Ich habe mir vor einiger Zeit ein GEO-Epoche-Magazin mit dem Thema Spionage gekauft und habe die Geschichte um Alan Turing und seinem Team begeistert verschlungen. Das, was sie geleistet haben, war technisch gesehen beachtlich und für den Sieg der Alliierten über Nazideutschland maßgeblich. Doch schon alleine mit dem Wissen aus den paar Seiten ist mir recht schnell klar geworden, dass sich "The Imitation Game" nicht zu hundert Prozent an die historische Vorlage hält. Beispielsweise bekamen die Deutschen mitten in der Arbeit Wind und fügten eine neue Rolle hinzu, weshalb Turings Maschine unbrauchbar wurde und sie über ein Jahr lang keine Funksprüche decodieren konnten. Weiters ist die Tatsache, dass sie absichtlich eine Schlacht geschehen ließen, um nicht enttarnt zu werden, Humbug. Aber hey, der Film will ja nicht die Geschichte nachstellen sondern nur mit einem Haufen Oscars überschüttet werden. Ob das meiner Meinung nach gelingen wird, wird sich noch zeigen.

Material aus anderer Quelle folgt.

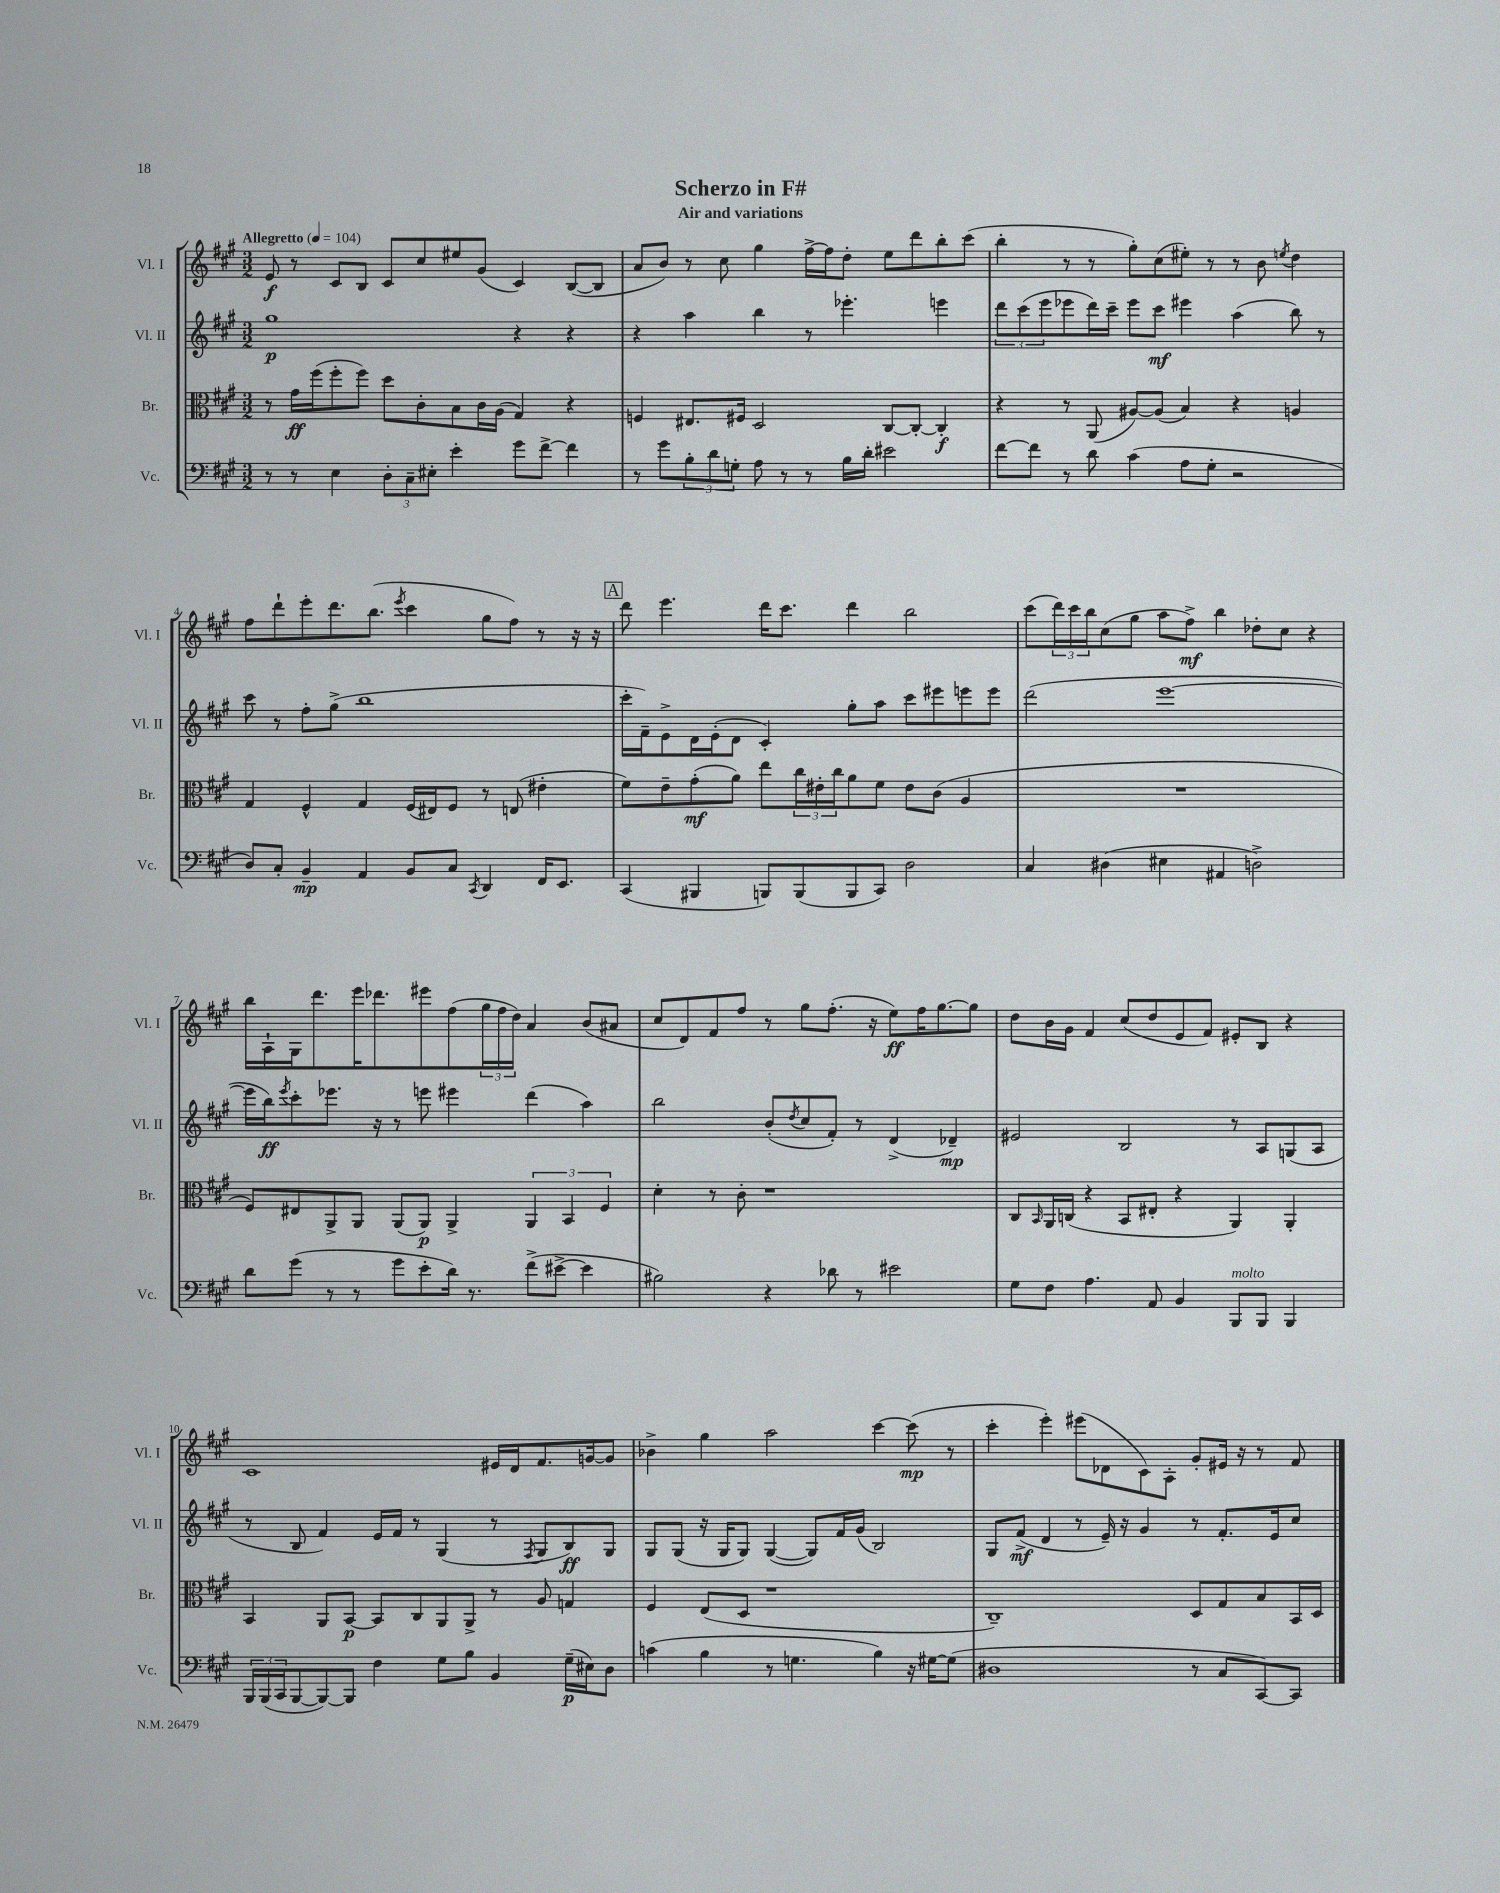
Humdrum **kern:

**kern	**kern	**kern	**kern
*staff4	*staff3	*staff2	*staff1
*clefF4	*clefC3	*clefG2	*clefG2
*k[f#c#g#]	*k[f#c#g#]	*k[f#c#g#]	*k[f#c#g#]
*M3/2	*M3/2	*M3/2	*M3/2
*MM104	*MM104	*MM104	*MM104
8r	8r	1gg#	8e
8r	16g#	.	8r
.	(16ff#	.	.
4E	8ff#'	.	8c#
.	8ff#)	.	8B
12D'	8dd	.	8c#
12C#~	.	.	.
.	8c#'	.	8cc#
12E#'	.	.	.
4e'	8B	.	8ee#
.	16c#	.	(8g#
.	(16A	.	.
8g#	4G#)	4r	4c#)
[8f#^	.	.	.
4f#]	4r	4r	([8B
.	.	.	8B]
=	=	=	=
8r	4F	4r	8a
8g#	.	.	8b)
12B'	8.E#	4aa	8r
12d	.	.	.
.	.	.	8cc#
12G'	.	.	.
.	16F#	.	.
8A	2D	4bb	4gg#
8r	.	.	.
8r	.	8r	[16ff#^
.	.	.	16ff#]
16B	.	4.eee-'	8dd'
16d'	.	.	.
2e#	[8C#	.	8ee
.	8C#'_	.	8ddd
.	4C#']	4eee	8bb'
.	.	.	(8ccc#
=	=	=	=
[8f#	4r	12ddd	4bb'
.	.	(12ccc#	.
8f#]	.	.	.
.	.	12eee	.
8r	8r	8eee-	8r
8d	(8AA	16ddd)	8r
.	.	16ccc#~	.
(4c#	[8A#)	8eee-	8gg#')
.	(8A#]	8ccc#	(8cc#
8A	4B)	4eee#	8ee#')
8G#'	.	.	8r
2r	4r	(4aa	8r
.	.	.	8b
.	.	.	8qee
.	4A	8bb)	4dd
.	.	8r	.
=	=	=	=
8D)	4G#	8ccc#	8ff#
8C#'	.	8r	8ddd`
4BB~	4F#^^	8ff#'	8eee'
.	.	(8gg#^	8.ddd
4AA	4G#	1bb	.
.	.	.	(8.bb
.	.	.	8qeee
8BB	(16F#	.	4ccc#
.	16E#)	.	.
8C#	8F#	.	.
8qCC#	.	.	.
4DD	8r	.	8gg#
.	(8E	.	8ff#)
16FF#	4e#'	.	8r
8.EE	.	.	.
.	.	.	16r
.	.	.	16r
=	=	=	=
(4CC#	8f#)	16ccc#'	8ddd
.	.	16f#~)	.
.	8e~	8e^	4.eee
4BBB#	(8g#'	16d	.
.	.	(16e'	.
.	8a)	8d	.
8BBB)	8ee	4c#')	16ddd
.	.	.	8.ccc#
(8BBB	24cc#	.	.
.	24e#'	.	.
.	24cc#	.	.
8BBB	8a	8gg#'	4ddd
8CC#)	8f#	8aa	.
2D	8e#	8ccc#	2bb
.	(8c#	8eee#	.
.	4A	8eee	.
.	.	8eee	.
=	=	=	=
4C#	1.r	(2ddd	(8ccc#
.	.	.	24ddd)
.	.	.	24ccc#
.	.	.	24bb
(4D#	.	.	(8cc#
.	.	.	8gg#
4E#	.	[1eee	8aa
.	.	.	8ff#^)
4AA#	.	.	4bb
2D^)	.	.	8dd-'
.	.	.	8cc#
.	.	.	4r
=	=	=	=
8d	8F#)	16eee]	16bb
.	.	16bb)	16A`
.	.	8qeee	.
(8g#	8E#	8ccc#'	16G#
.	.	.	8.ddd
8r	8AA^	8.eee-	.
8r	8AA	.	16eee
.	.	16r	8.ddd-
8g#	(8AA	8r	.
8e'	8AA)	8eee	8eee#
16d)	4AA^	4eee#	(8ff#
8.r	.	.	.
.	.	.	24gg#
.	.	.	24ff#
.	.	.	24dd)
(8f#^	6AA	(4ddd	4a
[8e#^	.	.	.
.	6BB	.	.
4e#]	.	4aa)	(8b
.	6F#	.	.
.	.	.	8a#
=	=	=	=
2B#)	4d'	2bb	8cc#
.	.	.	8d)
.	8r	.	8f#
.	8c#'	.	8ff#
4r	1r	(8b'	8r
.	.	8qdd	.
.	.	8cc#	8gg#
8d-	.	8f#')	(8.ff#'
8r	.	8r	.
.	.	.	16r
2e#	.	(4d^	8ee)
.	.	.	16ff#
.	.	.	[8.gg#
.	.	4d-~)	.
.	.	.	8gg#]
=	=	=	=
8G#	8C#	2e#	8dd
.	16qqBB	.	.
8F#	16AA	.	16b
.	(16C	.	16g#
4.A	4r	.	4f#
.	8BB	2B	(8cc#
8AA	8E#'	.	8dd
4BB	4r	.	8e
.	.	.	8f#)
8BBB	4AA)	8r	8e#'
8BBB	.	8A	8B
4BBB	4AA'	(8G	4r
.	.	8A	.
=	=	=	=
24BBB	4BB	8r	1c#
(24BBB	.	.	.
24CC#	.	.	.
[8BBB	.	8B	.
8BBB_)	8AA	4f#)	.
8BBB]	[8BB	.	.
4F#	8BB]	16e	.
.	.	16f#	.
.	8C#	8r	.
8G#	8AA	(4G#	.
8B	8AA^	.	.
4BB	8r	8r	16e#
.	.	.	16d
.	.	8qF#	.
.	8A	8G#	8.f#
(16G#~	4G	8B)	.
16E#)	.	.	[16g
8D	.	8G#	8g]
=	=	=	=
(4c	4F#	8G#	4b-^
.	.	(8G#	.
4B	(8E	16r	4gg#
.	.	16G#	.
.	8D	8G#)	.
8r	1r	([4G#	2aa
4.G	.	.	.
.	.	8G#])	.
.	.	16f#	.
.	.	(16g#	.
4B)	.	2B)	[4ccc#
16r	.	.	(8ccc#]
[16G#	.	.	.
(8G#]	.	.	8r
=	=	=	=
1D#	1C#~)	8G#	4ccc#'
.	.	(8f#^	.
.	.	4d	4eee')
.	.	8r	(8eee#
.	.	16e~)	8d-
.	.	16r	.
.	.	4g#	8c#)
.	.	.	8A'
8r	8D	8r	8g#'
8C#	8G#	8.f#'	16e#
.	.	.	16r
[8CC#)	8B	.	8r
.	.	16e	.
8CC#]	16BB	8cc#	8f#
.	16D	.	.
==	==	==	==
*-	*-	*-	*-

Benedict Cumberbatchs Alan Turing ist ähnlich wie Sherlock Holmes, nur bei weitem nicht so arrogant und viel schüchterner. Ob Turing wirklich so ein Sonderling war oder ob das nur im Film so dargestellt wird, weiß ich leider nicht. Seine Homosexualität wurde im Film auch nicht so offen dargestellt, wie ich es mir gewünscht habe. Diese wird nur am Rande behandelt, eine homosexuelle Handlung von Cumberbatch sieht man zu keiner Zeit des Films. Er spricht mit Männern, ja, aber das war's auch wieder. Ansonsten keine Anzeichen seiner sexuellen Neigungen. Als Crowdpleaser hat sich "The Imitation Game" scheinbar nicht getraut, Zeichen zu setzen und Homosexualität als etwas Natürliches darzustellen, das eben im zweiten Weltkrieg als Strafe und Krankheit angesehen wurde. Keira Knightley als weiblicher Counterpart zu Cumberbatch wird zwar als starke Frauenrolle dargestellt, dabei bleibt es aber auch. Sie hat eine so kleine Rolle, dass ihre Nominierung bei den Oscars eine Frechheit ist.
Aber der Film hat auch seine großen Momente. Die Geschichte - sofern man nichts darüber gelesen hat - ist spannend und emotional. Cumberbatch packt alles aus und liefert eine 1A-Performance ab, die wohl zu sehr nach den Vorlieben der Academy gerichtet ist. Im Grunde ein harmloser Film, der die alliierten Mächte glorifiziert, Nazideutschland verteufelt und die Homosexualität der Hauptfigur gleichzeitig präsentiert und unter den Teppich kehrt. Jedenfalls kann man nichts falsch machen, man wird sehr gut unterhalten und das ist die Hauptsache.